(Beginning of PAGE EXTRACT)

(2018) The indigenous Nero d'Avola is one of Sicily's most important red wine varieties, here made in the appasimento style. That means a proportion of the grapes were dried before fermentation, and that has resulted in a rich, dark wine with just a trace of sweetness. Bold with a cherry fruited acidity to brighten, its extremely quaffable and the soft finish makes it very crowd-friendly. Watch the video for more information on the wine and the appasimento technique, and for food-matching ideas. The price falls to £8.99 if bought as part of a mixed six from Majestic.
(2018) Quite a different vintage from the 2015 this, with more pronounced herbal, peppery and raspberry notes joining the black fruit, a little balsamic and lifted character, all very attractive in a firmer way. In the mouth the wine has the same sense of opulence and plushness, a dark, glossy pool of black fruits inviting you to dive right in, but there's a little more of an edge too, firm, liquoricy, mocha-deep, but giving a certain tangy presence. This is a slightly more savoury, structured interpretation, and again, a very successful one. This will improve further with mid-term cellaring, whilst the 2015 is irresistible now.
(2018) What a wonderfully full and delicious wine. That could be the end of the tasting note, but perhaps I'd better expand: this is the glorious face of hedonistic Barossa Shiraz, glossy, deep and overflowing with dark, chocolaty fruit, blackberry, plum and blueberry, but there's also a brighter, red fruit lift. In the mouth the 14.5% alcohol is unobtrusive, because the sheer concentration of the old vine fruit easily matches it, and the slick, vanilla and spice underpins with creamy tannins and an agile acidity. You have the full force of Barossa, but freshness - even elegance - too.

(End of PAGE EXTRACT)
(Beginning of LISTED ENTRIES)

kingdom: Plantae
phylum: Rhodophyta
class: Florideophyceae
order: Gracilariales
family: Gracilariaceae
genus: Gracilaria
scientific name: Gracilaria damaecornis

(End of LISTED ENTRIES)

◆ ACTIVITIES
[a] Answer these questions about the wine tasting notes, one line each:
(i) What price does the Nero d'Avola fall to when bought as part of a mixed six from Majestic?
(ii) Which vintage does the second note compare its wine with?
(iii) What alcohol level is given for the Barossa Shiraz?
[b] Write a continuation of the wine tasting notes, starting after their final sentence.

◆ EXPECTED OUTPUTS
[a]
(i) £8.99
(ii) The 2015
(iii) 14.5%

[b]
(2018) Emma is the daughter of Creation's owners, Jean-Claude and Carolyn Martin, and at 10 years old she was given a barrel of prime Pinot which, with some help from her dad, was her project to make as she learned the fundamentals of winemaking. Only 300 bottles were produced, as a real one-off and, I guess this bottle was a collectors item (up until I opened it, that is). But what a lovely Pinot: soft ruby in colour, with a beguling mix of floral and rose-hip lifted aromatics, creamy-rich black fruits and an undertow of coffee. There's a charming, forward fruitiness on the palate too, backed up with coffee and spice, unruffled tannins and good cherry-skin, tart acidity. Not available to purchase at time of writing, though Slurp is one stockist of the regular Creation Pinots, and use the wine-searcher link to see others.
(2018) A more or less equal blend of northern Rhône Syrah and southern Rhône Grenache, this comes from 60-year-old vines and is a fine, savoury Côtes du Rhône of quite some style. It is only lightly oaked (I suspect only seeing oak in the form of older and bigger casks), and is liquorice-deep and earthy, but has a fine blueberry and ripe damson plum weight of fruit. Aromatically, it also flits between nuances of goût de terroir and a red fruit lift. On the palate that natural old-vine concentration is effortless, always juicy with its supple, fine tannin and acid structure. Long, the savoury character makes it very broadly food-friendly. Watch the video for specific food matching ideas, and more information on this wine and producer.
(2018) Sourced from the prime Gimblett Gravels terroir, this deep purple-black wine has a certain inkiness to the aromas, dry, spicy, a touch of graphite to black fruits. In the mouth the oak is a little more prominent, a touch of charriness of quality French oak, a firm strip of liquorice tannin and acidity, quite linear and structured, finishing with some of the black cassis fruit and spice coming through. Just a touch lean perhaps.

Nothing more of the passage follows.